Bungie CEO Pete Parsons announced yesterday that the studio behind genre-defining franchises like Halo and Destiny would be getting rid of mandatory arbitration clauses in its developer contracts moving forward. The news comes as the anti-worker policies face renewed criticism across the games industry in light of a recent wave of allegations of sexual harassment and discriminaton at Call of Duty publisher Activision Blizzard.
“We will be eliminating the mandatory arbitration clause in all our employee agreements, given the growing concern that arbitration may not be the fairest way to resolve employment complaints,” Parsons wrote in a blog post alongside a list of other ways Bungie is attempting to foster a more diverse and inclusive workplace. Some of those other steps include hiring a chief people officer and a director of diversity and inclusion, reviewing the recruitment and application process for bias, and adding a third-party anonymous reporting tool through which employees can voice concerns.
Mandatory arbitration clauses have been a special sticking point for many developers trying to improve the studios where they work. That’s because they require those who may have endured various forms of mistreatment to take those issues before a company-appointed arbitrator rather than potentially litigating them in court.
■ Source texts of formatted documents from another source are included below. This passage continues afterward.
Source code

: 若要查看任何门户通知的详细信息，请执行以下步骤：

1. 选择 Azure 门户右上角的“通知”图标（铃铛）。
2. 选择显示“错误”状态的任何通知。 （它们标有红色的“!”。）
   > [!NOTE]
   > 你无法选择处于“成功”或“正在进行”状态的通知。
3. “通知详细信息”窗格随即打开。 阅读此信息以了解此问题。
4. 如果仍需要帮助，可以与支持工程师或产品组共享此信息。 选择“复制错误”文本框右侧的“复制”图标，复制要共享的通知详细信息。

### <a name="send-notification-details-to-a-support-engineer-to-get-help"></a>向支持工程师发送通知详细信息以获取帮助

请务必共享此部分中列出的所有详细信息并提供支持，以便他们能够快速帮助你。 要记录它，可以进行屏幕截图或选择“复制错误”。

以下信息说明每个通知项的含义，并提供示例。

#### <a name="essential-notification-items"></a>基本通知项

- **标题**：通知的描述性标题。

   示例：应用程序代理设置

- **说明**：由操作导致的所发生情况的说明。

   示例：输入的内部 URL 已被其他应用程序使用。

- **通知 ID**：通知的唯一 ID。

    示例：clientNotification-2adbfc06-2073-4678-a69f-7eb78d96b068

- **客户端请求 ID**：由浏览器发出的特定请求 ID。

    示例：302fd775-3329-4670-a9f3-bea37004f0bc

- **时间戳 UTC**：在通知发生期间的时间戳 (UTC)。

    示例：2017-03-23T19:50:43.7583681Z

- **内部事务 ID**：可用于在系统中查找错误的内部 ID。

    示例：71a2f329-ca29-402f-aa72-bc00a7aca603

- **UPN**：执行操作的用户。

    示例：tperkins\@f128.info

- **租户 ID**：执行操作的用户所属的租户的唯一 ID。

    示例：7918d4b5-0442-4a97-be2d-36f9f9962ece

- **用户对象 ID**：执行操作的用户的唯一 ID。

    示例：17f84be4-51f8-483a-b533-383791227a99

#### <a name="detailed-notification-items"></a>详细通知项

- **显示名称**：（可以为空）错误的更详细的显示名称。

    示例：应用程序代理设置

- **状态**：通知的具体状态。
In addition to denying people all the tools at their disposal to address injustices, the clauses can also act as silencing mechanisms for companies aiming to sweep stories of abuse under the rug.
Mandatory arbitration clauses were why over 150 employees at Riot Games walked out in 2019 in protest, eventually forcing the League of Legends maker to make them optional, though only for new hires. Existing employees have still been forced to take gender discrimiation complaints out of the court system and behind the closed doors of arbitration.
Now, in the wake of a July lawsuit by California’s Department of Fair Employment and Housing alleging widespread sexual harassment and discrimination at Activision Blizzard, there are once again calls for gaming companies to abandon the policies. A group of Activision Blizzard workers called ABetterABK wrote a letter to CEO Bobby Kotick and the rest of management in July demanding an end to mandatory arbitration clauses, stating, “Arbitration clauses protect abusers and limit the ability of victims to seek restitution.”
The company has so far refused to acknowledge that demand, or any of the group’s others, but was accused by ABetterABK and CODE-CWA of attempting to union-bust in a National Labor Review Board lawsuit filed earlier this month.
Though Bungie did not name Activision Blizzard in a July statement about workplace abuse, the studio did write that it believes “Women, POC, and underrepresented communities” when they come forward with “reports of abuse or harassment.”
Activision Blizzard recently negotiated an $18 million settlement with the federal government’s Equal Employment Opportunity Commission over a harassment and discrimination lawsuit, but investigations and lawsuits by a number of other groups are still pending.